She lowered the newspaper from her face and gave him a gentle look above her reading glasses, “I do,” she said and smiled “that was the day we first met.”
“Well, it really wasn’t.” He turned to face her with a cup of coffee in his hands, a light steam coming out of it.
“I’m pretty sure it was. I remember it so well. Jake and you were discussing something about the last football match and that was when Daisy brought me to introduce us.”
“Because you were doing a thesis on the 18th century architecture and she thought it would be a good idea for you to take an architect’s opinion on it. I remember it too.”
“Then you remember that you mumbled on 18th century churches and we ended up talking about Jake and Daisy’s wedding?”
He gave a short laugh, “That’s not the point.”
“The point is, that was how we met.”
“Not really.”
“Then how did we meet?” She took her glasses off and crossed her arms over her chest, giving him a mocking yet sincere look.
“Two years before that,” he said and sat a chair, facing her. He took a long sip from his coffee as she kept looking at him, wondering. “We met at Becky’s.”
“Becky’s the coffee shop?”
“Becky’s the coffee shop.”
“The one two blocks away from my university?”
“That one.”
She looked puzzled but she didn’t intend to give in so easily, “Go on.”
“For a project I had at the time, I was doing sketches of that Victorian Church, the one right-”
“Right across Becky’s.” A wide smile started to spread on her face; she knew where this was going.

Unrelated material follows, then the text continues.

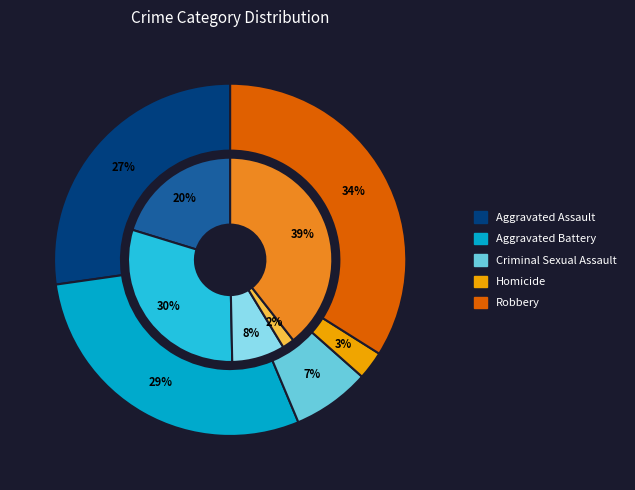

To the nearest percent, what percentage of the pie is Aggravated Battery?

30%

“And there you were, sitting at a table in the front corner. You were reading Hume.” He paused, staring at his coffee; he looked as if the memory was playing in his head. “And you looked so beautiful through that glass window. I couldn’t help but stop and watch you for several minutes… Until you reached for your coffee and looked up. You saw me, standing there, watching you. All I could do was to smile clumsily. Then you smiled back, for an instance, no longer than couple of seconds; but it was there, lingering on your thin pink lips.”
She didn’t want to admit but the words seemed to escape from her mouth, “I don’t remember that.”
“I know,” he said and smiled at her.
“On the other hand, that doesn’t mean we met, does it?”
“Well, I wasn’t finished,” he explained and continued “When you lowered your head to read your book, I went into the shop and sat at the table right beside you. I asked you about Hume and you started telling me all sorts of things. Philosophy, literature, architecture… Then you realized you were talking too fast, and that you were talking too fast to an absolute stranger; so you put out your hand and told me your name, I told you mine and we shook hands, while laughing much too loud due to the tension. That’s how we met.”
She was staring at him with great amazement, “That never happened.”
“But it did.”
“I think I would remember something like that.”
“I don’t think so.”
“Oh, really?”
“It’s because you weren’t exactly there.”
“What does that supposed to mean?”
“All that while, you were inside Becky’s, reading Hume; and I was outside, watching you,” he said, putting his hand on hers, lying on the kitchen table.
She held his hand and gazed into his still-sparkling eyes, “After all these years, do you really think it matters?”
“No,” he said, caressing her hand “but that’s how we met.”